Reading the tests can help you understand the functionality of a new feature and see the different cases it will introduce, while analyzing the tests can help you point out missing cases and find features not contained in this PR. If there are no tests included in the code change and they seem relevant, it is appropriate to request them within the review.
But tests aren’t everything. “Don't put too much faith in the system,” Donow warns. “Just because tests ran does not mean there are no bugs.”
You might also want to “run the app locally to functionally test it and make sure it works. If it doesn’t work, then there’s no point in further reviewing,” says Ryan Verner, a software developer at 8th Light. Though some reviewers don’t think manual testing should be part of the code review process—in part because of the time it takes—Verner believes it’s a quick way to determine if you should invest more time reviewing as well as a strategy to help curtail the growth of a bugs backlog.
4. Be a Team Player
The cliché takes on new meaning when it comes to reviewing code. “Take the time to review because it’s everyone’s codebase,” says Verner, who advocates for a sense of “collective ownership.” You, as the reviewer, should be working toward protecting the backlog of bugs from growing larger with the goal of giving your team less work down the line.

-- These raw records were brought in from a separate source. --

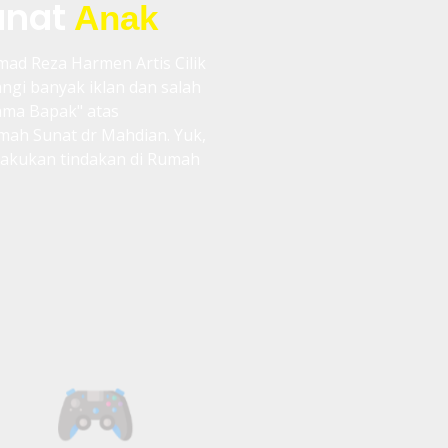
unat
Anak
d Reza Harmen Artis Cilik
gi banyak iklan dan salah
ama Bapak" atas
ah Sunat dr Mahdian. Yuk,
lakukan tindakan di Rumah
WIFI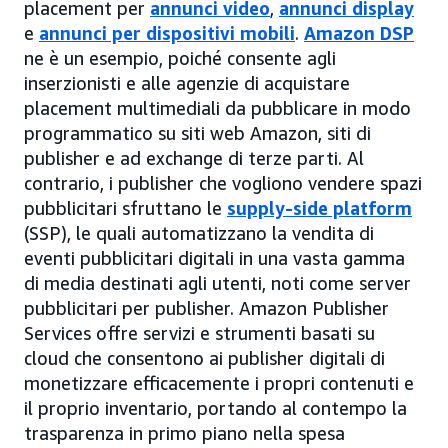
placement per
annunci video
,
annunci display
e
annunci per dispositivi mobili
.
Amazon DSP
ne è un esempio, poiché consente agli
inserzionisti e alle agenzie di acquistare
placement multimediali da pubblicare in modo
programmatico su siti web Amazon, siti di
publisher e ad exchange di terze parti. Al
contrario, i publisher che vogliono vendere spazi
pubblicitari sfruttano le
supply-side platform
(SSP), le quali automatizzano la vendita di
eventi pubblicitari digitali in una vasta gamma
di media destinati agli utenti, noti come server
pubblicitari per publisher. Amazon Publisher
Services offre servizi e strumenti basati su
cloud che consentono ai publisher digitali di
monetizzare efficacemente i propri contenuti e
il proprio inventario, portando al contempo la
trasparenza in primo piano nella spesa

At the same time, Charles Luxton, a tech lead at The Muse, encourages the reviewer to understand and remember the team’s priorities. With fast-approaching deadlines and disagreements abounding, sometimes creating a to-do item for the backlog that ensures improvements will be made in the future and putting a comment on the code in question in the meantime is the Band-Aid you need in order to keep your team happy.
Finally, asking yourself if the code would make sense to someone who had just joined the team and was reading it within their first few weeks will help keep your code readable and understandable.
5. Use the Process for Learning and Knowledge Sharing
The review process gives everyone involved a place to get more insight into the codebase, languages, frameworks, and best practices.
Matt Jeffery, a tech lead at The Muse, advises the reviewer to "understand the changes architecturally. One way is to read file names since they help to give context. For example, if you're looking at a change in the data access layer you know you're not dealing with business logic or UI."
When you learn from code changes, you also have the opportunity to share knowledge. “It’s best to explain your opinion and back it up with documentation,” Luxton says. The links you provide to supporting evidence and trustworthy articles not only help the reviewer and code writer explore different approaches as they make a final decision, but also bolster their knowledge of programming.
While you keep these tips in mind, remember too that reviewing is a time to exercise your people skills. “Give people the benefit of the doubt that they thought about their approach and point out different possibilities while trying to dispel defensiveness,” Rudder says. “I leave comments throughout and a wrap up comment—here’s what’s great, here’s what can be improved, here’s what needs to be changed before merging.”
With this kind of approach, not only will you be protecting your code base from tech debt, security threats, and bugs, but you’ll also be building your team.